How to complete this task: Scan the data below for the string "dotnet". Show every line where it turns up.

Extracted material:
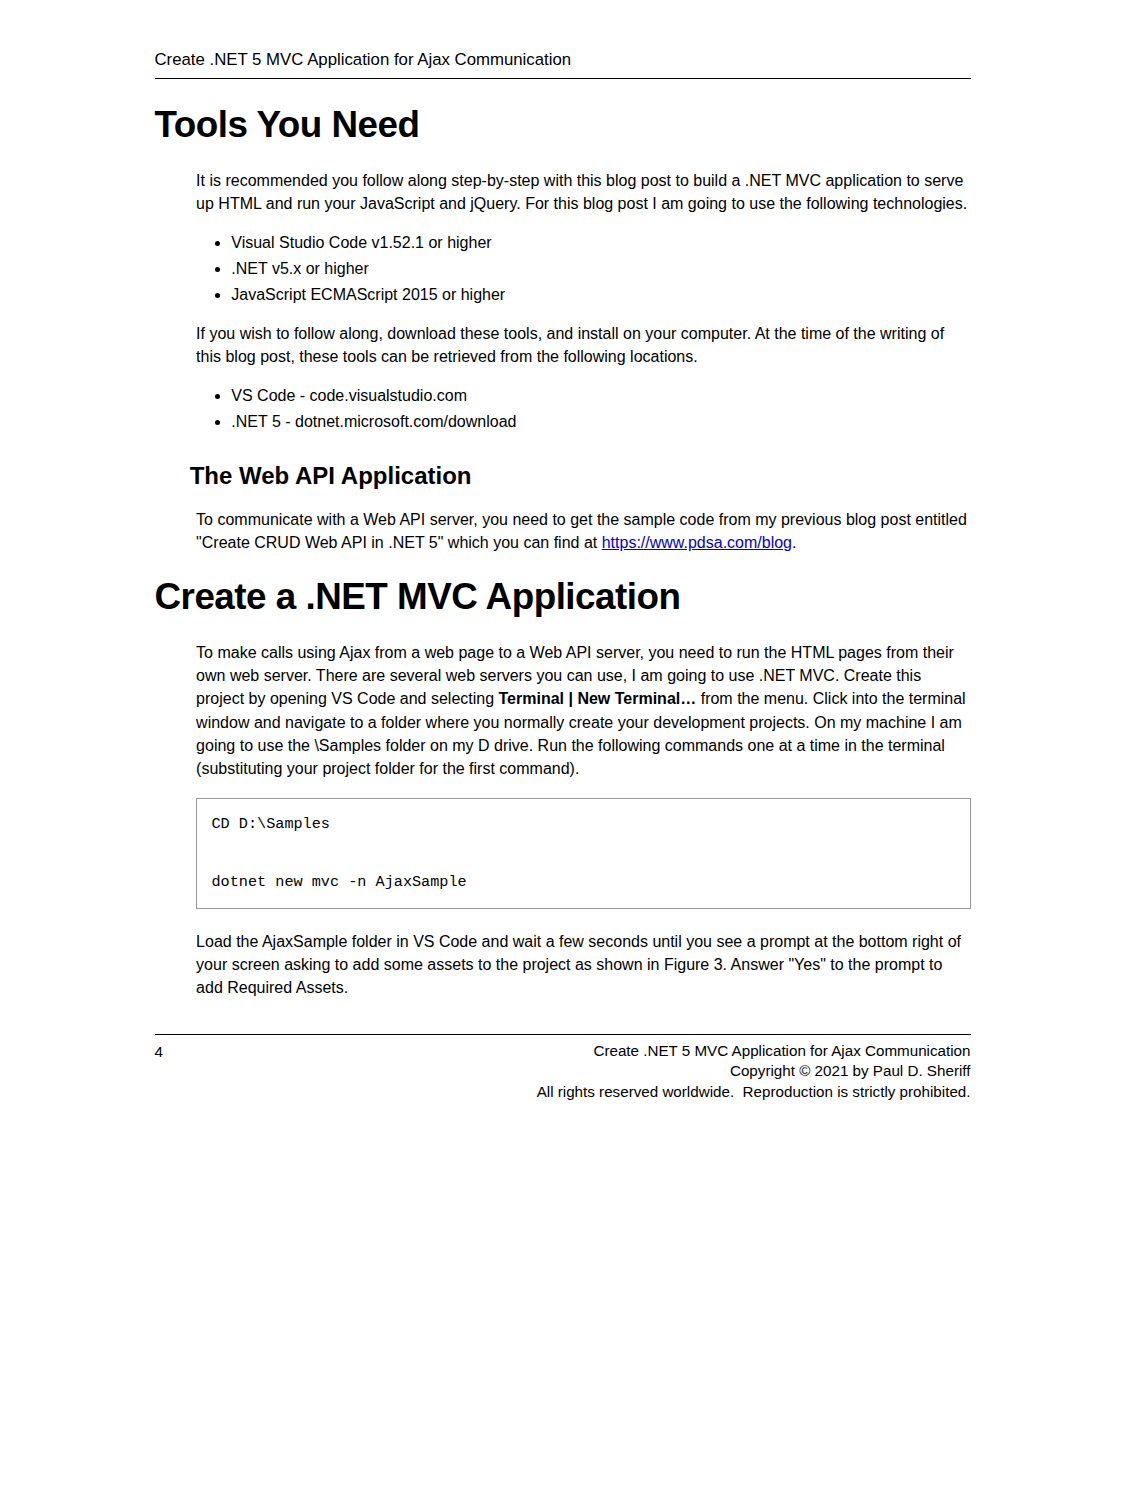Create .NET 5 MVC Application for Ajax Communication
Tools You Need
It is recommended you follow along step-by-step with this blog post to build a .NET MVC application to serve up HTML and run your JavaScript and jQuery. For this blog post I am going to use the following technologies.
Visual Studio Code v1.52.1 or higher
.NET v5.x or higher
JavaScript ECMAScript 2015 or higher
If you wish to follow along, download these tools, and install on your computer. At the time of the writing of this blog post, these tools can be retrieved from the following locations.
VS Code - code.visualstudio.com
.NET 5 - dotnet.microsoft.com/download
The Web API Application
To communicate with a Web API server, you need to get the sample code from my previous blog post entitled "Create CRUD Web API in .NET 5" which you can find at https://www.pdsa.com/blog.
Create a .NET MVC Application
To make calls using Ajax from a web page to a Web API server, you need to run the HTML pages from their own web server. There are several web servers you can use, I am going to use .NET MVC. Create this project by opening VS Code and selecting Terminal | New Terminal… from the menu. Click into the terminal window and navigate to a folder where you normally create your development projects. On my machine I am going to use the \Samples folder on my D drive. Run the following commands one at a time in the terminal (substituting your project folder for the first command).
CD D:\Samples

dotnet new mvc -n AjaxSample
Load the AjaxSample folder in VS Code and wait a few seconds until you see a prompt at the bottom right of your screen asking to add some assets to the project as shown in Figure 3. Answer "Yes" to the prompt to add Required Assets.
4
Create .NET 5 MVC Application for Ajax Communication
Copyright © 2021 by Paul D. Sheriff
All rights reserved worldwide. Reproduction is strictly prohibited.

Response to the task:
.NET 5 - dotnet.microsoft.com/download
dotnet new mvc -n AjaxSample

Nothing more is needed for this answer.